Every time that phone rings my first thought is , collections... again ... how much will I have to take out of my kids' mouths this month to please the government for a debt that was never my fault? I am re-victimized and shamed over and over again every time the phone rings; I have shelled out thousands of dollars to get back on my feet that I’ve had to beg and borrow due to threats from collections agencies (who never understand that they may be talking to someone on the other line dealing with trauma) only to have zero help from the government with anything.

I’m a mom and supporting my children, myself and trying to pay my debt off is almost impossible but what do I do when I need a degree to further myself in my future? I never got my degree due to being pulled out of school by my perpetrator and I still owe money for that, so what came out of this experience is two things I didn’t benefit from: the degree which I am now trying to pursue and I can’t because of this outstanding ridiculous debt, and every time that phone rings it’s a reminder of what happened in my past life, the pain I went through and also the pain of not being able to go for what I wanted when I wanted it."

Summer*, survivor:

"I am a survivor of human trafficking.

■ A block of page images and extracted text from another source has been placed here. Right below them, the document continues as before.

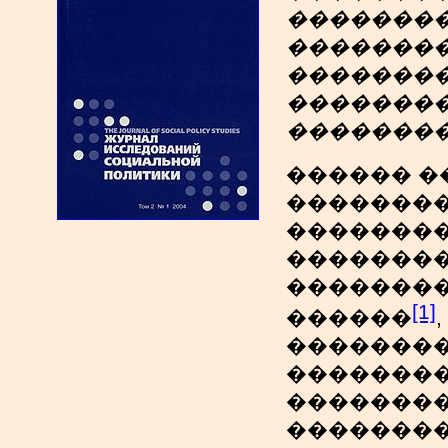
�������
��������
�������
��������
��������
������ �
�������
��������
��������
�������
[1]
������
��������
��������
��������
��������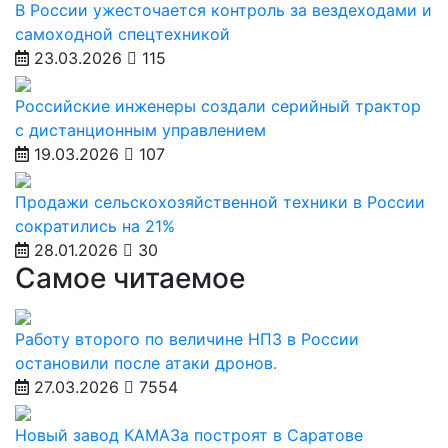
В России ужесточается контроль за вездеходами и
самоходной спецтехникой
23.03.2026
115
Российские инженеры создали серийный трактор
с дистанционным управлением
19.03.2026
107
Продажи сельскохозяйственной техники в России
сократились на 21%
28.01.2026
30
Самое читаемое
Работу второго по величине НПЗ в России
остановили после атаки дронов.
27.03.2026
7554
Новый завод КАМАЗа построят в Саратове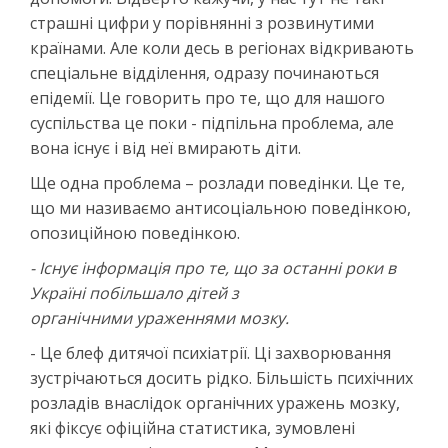
страшні цифри у порівнянні з розвинутими
країнами. Але коли десь в регіонах відкривають
спеціальне відділення, одразу починаються
епідемії. Це говорить про те, що для нашого
суспільства це поки - підпільна проблема, але
вона існує і від неї вмирають діти.
Ще одна проблема – розлади поведінки. Це те,
що ми називаємо антисоціальною поведінкою,
опозиційною поведінкою.
- Існує інформація про те, що за останні роки в
Україні побільшало дітей з
органічними
ураженнями мозку.
- Це блеф дитячої психіатрії. Ці захворювання
зустрічаються досить рідко. Більшість психічних
розладів внаслідок органічних уражень мозку,
які фіксує офіційна статистика, зумовлені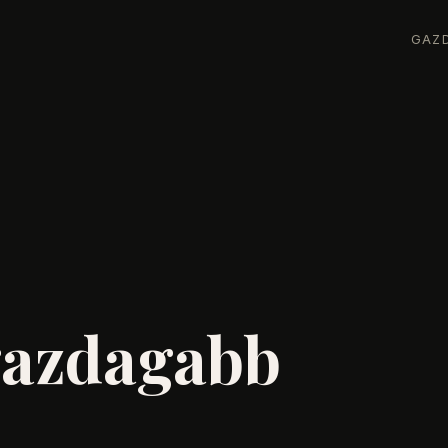
GAZ
ggazdagabb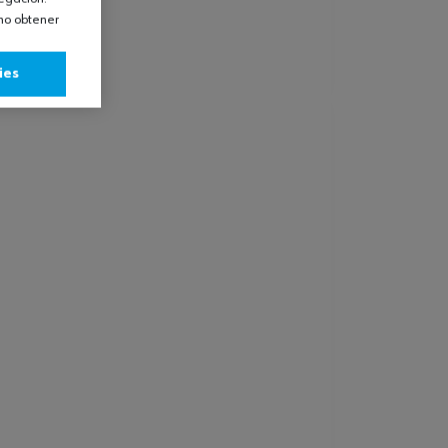
omo obtener
ies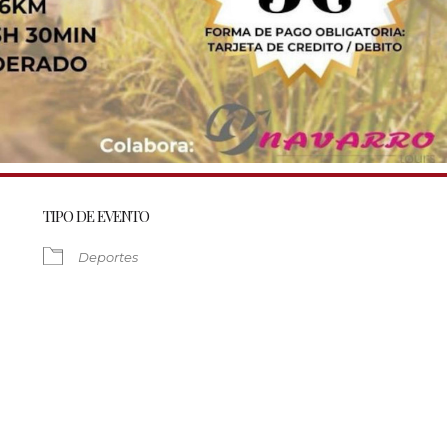
TIPO DE EVENTO
Deportes
dar
iCalendar
Office 36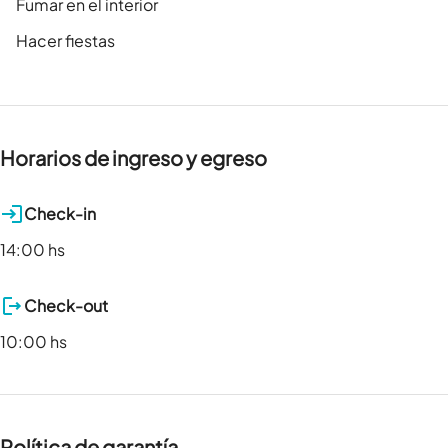
Fumar en el interior
Hacer fiestas
Horarios de ingreso y egreso
Check-in
14:00 hs
Check-out
10:00 hs
Política de garantía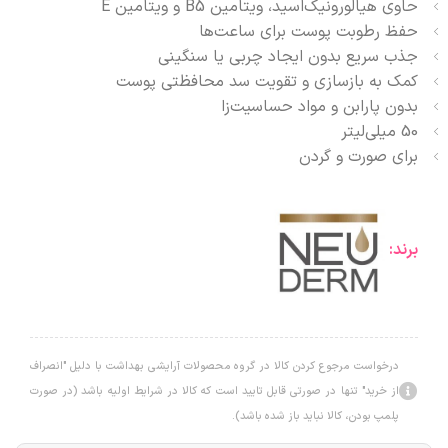
حاوی هیالورونیک‌اسید، ویتامین B5 و ویتامین E
حفظ رطوبت پوست برای ساعت‌ها
جذب سریع بدون ایجاد چربی یا سنگینی
کمک به بازسازی و تقویت سد محافظتی پوست
بدون پارابن و مواد حساسیت‌زا
50 میلی‌لیتر
برای صورت و گردن
برند:
درخواست مرجوع کردن کالا در گروه محصولات آرایشی بهداشت با دلیل "انصراف
از خرید" تنها در صورتی قابل تایید است که کالا در شرایط اولیه باشد (در صورت
پلمپ بودن، کالا نباید باز شده باشد).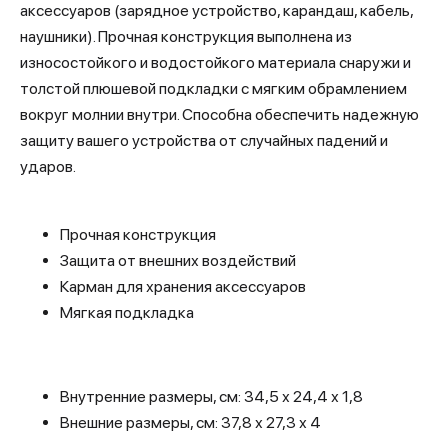
аксессуаров (зарядное устройство, карандаш, кабель,
наушники). Прочная конструкция выполнена из
износостойкого и водостойкого материала снаружи и
толстой плюшевой подкладки с мягким обрамлением
вокруг молнии внутри. Способна обеспечить надежную
защиту вашего устройства от случайных падений и
ударов.
Прочная конструкция
Защита от внешних воздействий
Карман для хранения аксессуаров
Мягкая подкладка
Внутренние размеры, см: 34,5 х 24,4 х 1,8
Внешние размеры, см: 37,8 х 27,3 х 4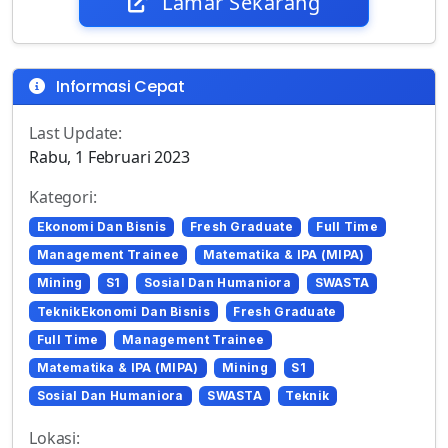
Lamar Sekarang
Informasi Cepat
Last Update:
Rabu, 1 Februari 2023
Kategori:
Ekonomi Dan Bisnis
Fresh Graduate
Full Time
Management Trainee
Matematika & IPA (MIPA)
Mining
S1
Sosial Dan Humaniora
SWASTA
TeknikEkonomi Dan Bisnis
Fresh Graduate
Full Time
Management Trainee
Matematika & IPA (MIPA)
Mining
S1
Sosial Dan Humaniora
SWASTA
Teknik
Lokasi: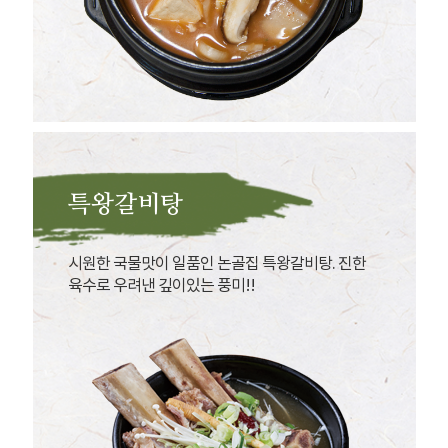
특왕갈비탕
시원한 국물맛이 일품인 논골집 특왕갈비탕. 진한
육수로 우려낸 깊이있는 풍미!!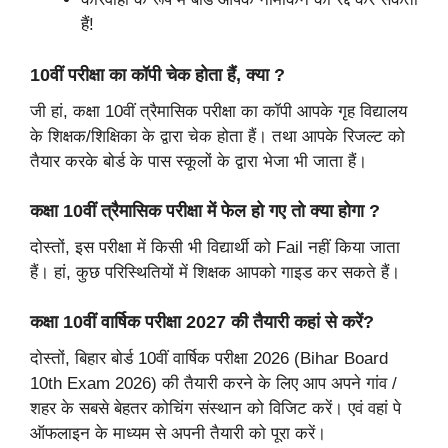
हैं!
10वीं परीक्षा का कॉपी चेक होता हैं, क्या ?
जी हां, कक्षा 10वीं त्रैमासिक परीक्षा का कॉपी आपके गृह विद्यालय
के शिक्षक/शिक्षिका के द्वारा चेक होता हैं। तथा आपके रिजल्ट को
तैयार करके बोर्ड के पास स्कूलों के द्वारा भेजा भी जाता हैं।
कक्षा 10वीं त्रैमासिक परीक्षा में फेल हो गए तो क्या होगा ?
दोस्तों, इस परीक्षा में किसी भी विद्यार्थी को Fail नहीं किया जाता
हैं। हां, कुछ परिस्थितियों में शिक्षक आपको गाइड कर सकते हैं।
कक्षा 10वीं वार्षिक परीक्षा 2027 की तैयारी कहां से करें?
दोस्तों, बिहार बोर्ड 10वीं वार्षिक परीक्षा 2026 (Bihar Board
10th Exam 2026) की तैयारी करने के लिए आप अपने गांव /
शहर के सबसे बेहतर कोचिंग संस्थान को विजिट करें। एवं वहां पे
ऑफलाइन के माध्यम से अपनी तैयारी को पूरा करें।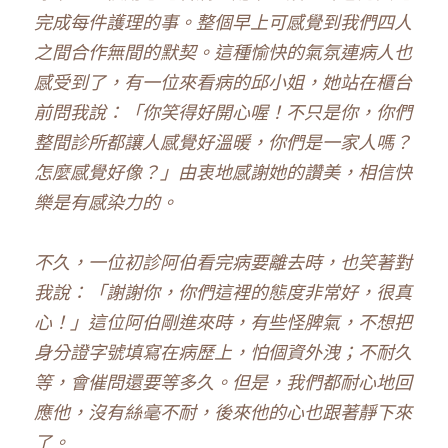
完成每件護理的事。整個早上可感覺到我們四人
之間合作無間的默契。這種愉快的氣氛連病人也
感受到了，有一位來看病的邱小姐，她站在櫃台
前問我說：「你笑得好開心喔！不只是你，你們
整間診所都讓人感覺好溫暖，你們是一家人嗎？
怎麼感覺好像？」由衷地感謝她的讚美，相信快
樂是有感染力的。
不久，一位初診阿伯看完病要離去時，也笑著對
我說：「謝謝你，你們這裡的態度非常好，很真
心！」這位阿伯剛進來時，有些怪脾氣，不想把
身分證字號填寫在病歷上，怕個資外洩；不耐久
等，會催問還要等多久。但是，我們都耐心地回
應他，沒有絲毫不耐，後來他的心也跟著靜下來
了。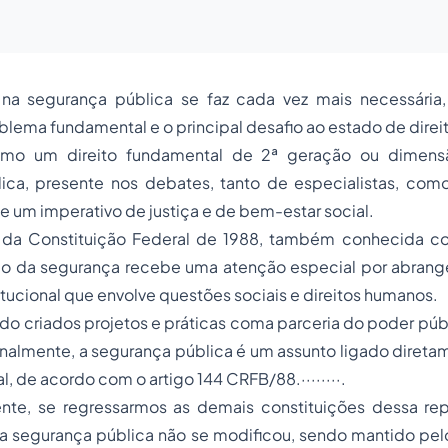
na segurança pública se faz cada vez mais necessária,
lema fundamental e o principal desafio ao estado de direito
mo um direito fundamental de 2ª geração ou dimens
blica, presente nos debates, tanto de especialistas, co
de um imperativo de justiça e de bem-estar social.
 da
Constituição Federal
de 1988, também conhecida 
ão da segurança recebe uma atenção especial por abrang
titucional que envolve questões sociais e direitos humanos.
do criados projetos e práticas coma parceria do poder pú
ionalmente, a segurança pública é um assunto ligado diret
al, de acordo com o artigo
144
CRFB/88
.········.
te, se regressarmos as demais constituições dessa rep
a segurança pública não se modificou, sendo mantido pelo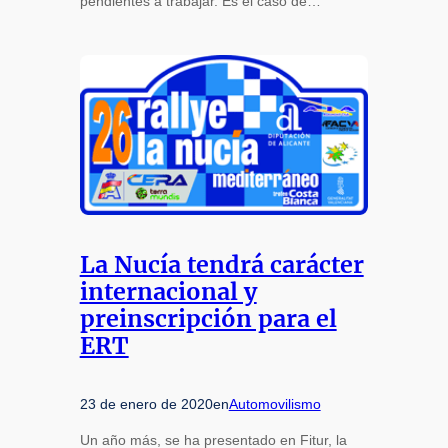
pendientes a trabajar. Es el caso de…
La Nucía tendrá carácter
internacional y
preinscripción para el
ERT
23 de enero de 2020
en
Automovilismo
Un año más, se ha presentado en Fitur, la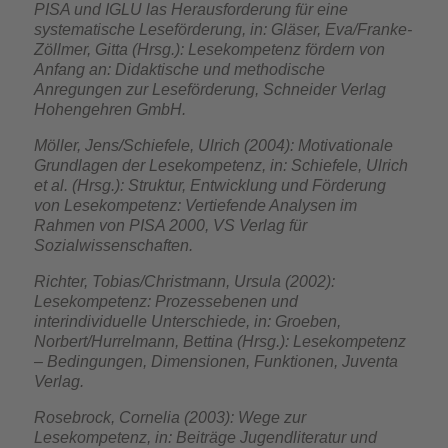
PISA und IGLU las Herausforderung für eine
systematische Leseförderung, in: Gläser, Eva/Franke-
Zöllmer, Gitta (Hrsg.): Lesekompetenz fördern von
Anfang an: Didaktische und methodische
Anregungen zur Leseförderung, Schneider Verlag
Hohengehren GmbH.
Möller, Jens/Schiefele, Ulrich (2004): Motivationale
Grundlagen der Lesekompetenz, in: Schiefele, Ulrich
et al. (Hrsg.): Struktur, Entwicklung und Förderung
von Lesekompetenz: Vertiefende Analysen im
Rahmen von PISA 2000, VS Verlag für
Sozialwissenschaften.
Richter, Tobias/Christmann, Ursula (2002):
Lesekompetenz: Prozessebenen und
interindividuelle Unterschiede, in: Groeben,
Norbert/Hurrelmann, Bettina (Hrsg.): Lesekompetenz
– Bedingungen, Dimensionen, Funktionen, Juventa
Verlag.
Rosebrock, Cornelia (2003): Wege zur
Lesekompetenz, in: Beiträge Jugendliteratur und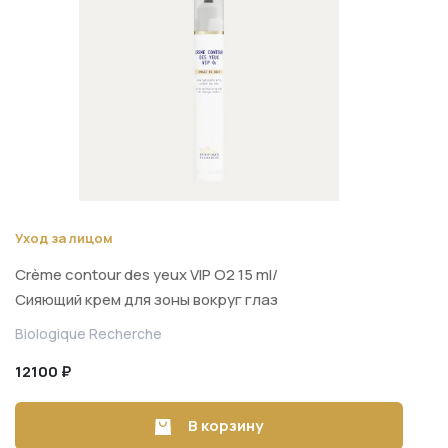
Уход за лицом
Crème contour des yeux VIP O2 15 ml/
Сияющий крем для зоны вокруг глаз
15 ml
Biologique Recherche
12100 ₽
В корзину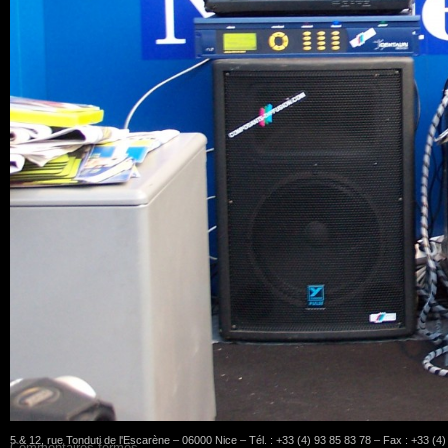
5 & 12, rue Tonduti de l'Escarène – 06000 Nice – Tél. : +33 (4) 93 85 83 78 – Fax : +33 (4
Commentaires fermés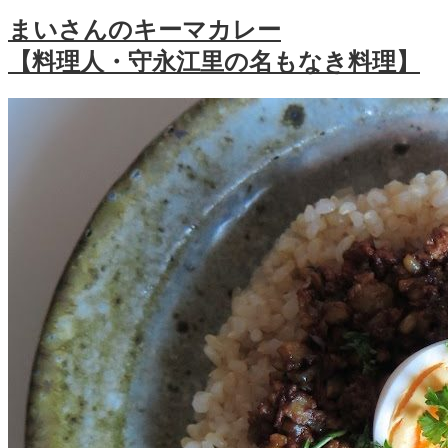
まいさんのキーマカレー
【料理人・守永江里の名もなき料理】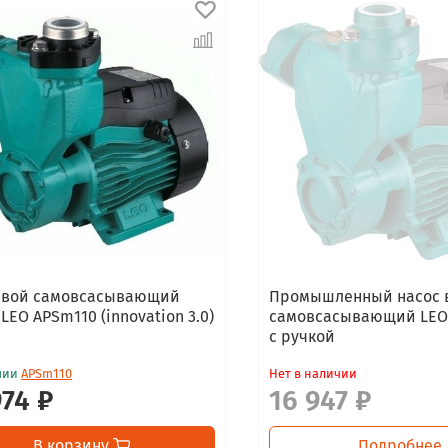
евой самовсасывающий
Промышленный насос 
LEO APSm110 (innovation 3.0)
самовсасывающий LEO 
с ручкой
чии
APSm110
Нет в наличии
974 ₽
16 947 ₽
В корзину
Подробнее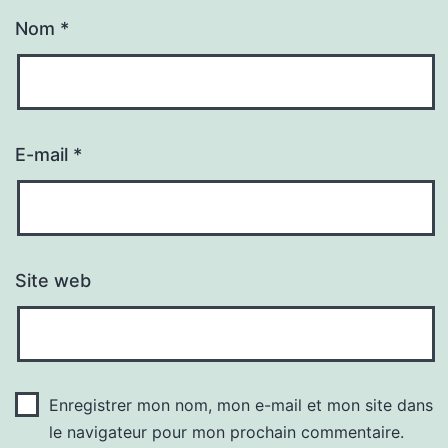
Nom
*
E-mail
*
Site web
Enregistrer mon nom, mon e-mail et mon site dans
le navigateur pour mon prochain commentaire.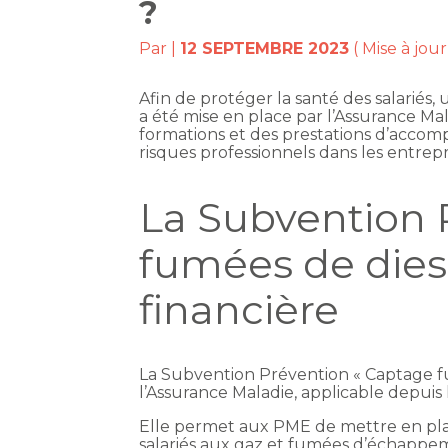
?
Par
|
12 SEPTEMBRE 2023
( Mise à jou
Afin de protéger la santé des salariés
a été mise en place par l’Assurance Ma
formations et des prestations d’accom
risques professionnels dans les entrepri
La Subvention 
fumées de diese
financière
La Subvention Prévention « Captage fu
l’Assurance Maladie, applicable depuis 
Elle permet aux PME de mettre en pla
salariés aux gaz et fumées d’échappem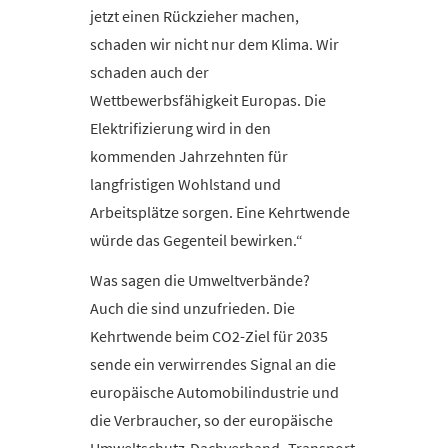
jetzt einen Rückzieher machen,
schaden wir nicht nur dem Klima. Wir
schaden auch der
Wettbewerbsfähigkeit Europas. Die
Elektrifizierung wird in den
kommenden Jahrzehnten für
langfristigen Wohlstand und
Arbeitsplätze sorgen. Eine Kehrtwende
würde das Gegenteil bewirken.“
Was sagen die Umweltverbände?
Auch die sind unzufrieden. Die
Kehrtwende beim CO2-Ziel für 2035
sende ein verwirrendes Signal an die
europäische Automobilindustrie und
die Verbraucher, so der europäische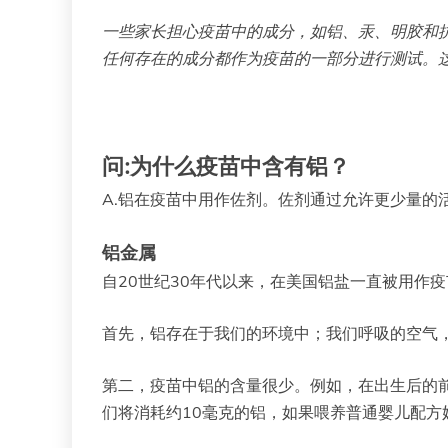
一些家长担心疫苗中的成分，如铝、汞、明胶和
任何存在的成分都作为疫苗的一部分进行测试。
问:为什么疫苗中含有铝？
A.铝在疫苗中用作佐剂。佐剂通过允许更少量
铝金属
自20世纪30年代以来，在美国铝盐一直被用作
首先，铝存在于我们的环境中；我们呼吸的空气
第二，疫苗中铝的含量很少。例如，在出生后的
们将消耗约10毫克的铝，如果喂养普通婴儿配方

I am here today because I want to stand up for social justice in my community. I am truly honoured and grateful for this influential conversation that can hopefully make a real impact and positive change in people’s lives, through legislation. I’d like to give a warning of self-disclosure; I have been subjected to violent trauma through human trafficking and sexual exploitation in Canada. I wanted to radically change my life after I escaped, and I have come a long way to no longer suffer and be victimized by my oppressor, yet I find I face other systemic challenges holding me back.

The power that my trafficker held over me existed because he held my life and my finances under his complete and utter control. He didn’t care about my financial future or credit rating and how it would impact me when he forced me to incur various fees. This is why I’m now drowning in an ocean of debt. The continued harassment of collection agencies working on behalf of the government is not only revictimizing, it makes us relive the feelings of no control over our own finances. I am a mother and now a full-time college student. I have been empowered to pursue post-secondary education. Something that I believed never could have been made possible.

Thankfully, I’m here due to counselling and a powerful, validating support system of SAVIS - Sexual Assault and Violence Intervention Services and Project Recover. Yet I am living on an income that cannot support basic needs and am still chased for monthly debt repayment that only exists due to manipulation, coercion, and fraud by my trafficker! I want to emphasize the importance of educational funding for people of all diversities, especially those who have faced social injustices...We just want to be productive members of society and the system is not set up to support us right now! This is why we call on the government to incorporate MPP Chris Glover’s motion to pardon OSAP debt and provincial fines into their anti-human trafficking legislation."

  • The real names of Layla and Summer are being withheld. Verification of their identities is available on request, not for publication.